Mumbai University > Electronics and telecommunication > Sem 7 > optical communication and networks

Marks: 10

Years: MAY 2016

i. Single-mode operation only occurs above a theoretical cutoff wavelength $λ_c$ given by:

$\lambda_c =\dfrac {2\pi an_1}{V_c}(2\triangle)^{1/2}------- (1)$

ii. Where $V_c$ is the cutoff normalized frequency? Hence $λ_c$ is the wavelength above which a particular fiber becomes single-mode.

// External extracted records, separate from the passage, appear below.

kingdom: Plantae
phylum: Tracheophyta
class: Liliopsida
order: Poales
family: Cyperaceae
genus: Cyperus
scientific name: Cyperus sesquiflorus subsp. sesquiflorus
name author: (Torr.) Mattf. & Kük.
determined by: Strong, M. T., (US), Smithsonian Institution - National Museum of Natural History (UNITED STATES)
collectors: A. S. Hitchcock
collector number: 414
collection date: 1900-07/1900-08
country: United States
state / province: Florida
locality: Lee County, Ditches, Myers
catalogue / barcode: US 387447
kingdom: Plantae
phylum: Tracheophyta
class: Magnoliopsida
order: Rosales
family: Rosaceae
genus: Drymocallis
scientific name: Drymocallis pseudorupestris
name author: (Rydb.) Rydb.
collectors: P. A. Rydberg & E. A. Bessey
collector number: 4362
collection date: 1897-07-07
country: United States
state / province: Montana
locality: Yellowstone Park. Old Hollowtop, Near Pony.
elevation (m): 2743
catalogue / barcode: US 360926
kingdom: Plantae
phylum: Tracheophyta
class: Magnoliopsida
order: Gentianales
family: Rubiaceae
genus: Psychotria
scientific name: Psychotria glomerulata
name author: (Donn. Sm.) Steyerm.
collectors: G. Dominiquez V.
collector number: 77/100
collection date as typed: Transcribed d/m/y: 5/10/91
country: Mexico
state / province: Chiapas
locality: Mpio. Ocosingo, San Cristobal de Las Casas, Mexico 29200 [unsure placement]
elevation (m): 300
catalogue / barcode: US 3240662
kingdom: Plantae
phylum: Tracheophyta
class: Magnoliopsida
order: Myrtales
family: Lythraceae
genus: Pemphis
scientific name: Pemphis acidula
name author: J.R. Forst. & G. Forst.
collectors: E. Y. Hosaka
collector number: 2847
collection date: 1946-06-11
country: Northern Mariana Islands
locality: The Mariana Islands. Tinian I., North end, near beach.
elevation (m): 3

iii. The normalized frequency may be expressed in terms of the numerical aperture NA and the relative refractive index difference Δ respectively, as:

$V=\dfrac {2\pi}{\lambda}a(NA) \\ V= \dfrac {2\pi}{\lambda}an_1(2\triangle)^{1/2} ----- (ii)$

iv. The normalized frequency is a dimensionless parameter and hence is also sometimes simply called the V number or value of the fiber. Where the core radius a, the relative refractive index difference Δ and the operating wavelength λ.

v. Dividing Eq. 1 by Eq. 2 for the same fiber we obtain the inverse relationship.

$\dfrac {\lambda_c}{\lambda} = \dfrac V{V_c}$

vi. Thus for step index fiber where $V_c= 2.405,$ the cutoff wavelength is given by

$\lambda_c =\dfrac {V\lambda}{2.405}$

vii. An effective cutoff wavelength has been defined by the ITU-T which is obtained from a 2 m length of fiber containing a single 14 cm radius loop.

viii. This definition was produced because the first higher order LP11 mode is strongly affected by fiber length and curvature near cutoff.

ix. Recommended cutoff wavelength values for primary coated fiber range from 1.1 to 1.28 μm for single-mode fiber designed for operation in the 1.3 μm wavelength region in order to avoid modal noise and dispersion problems.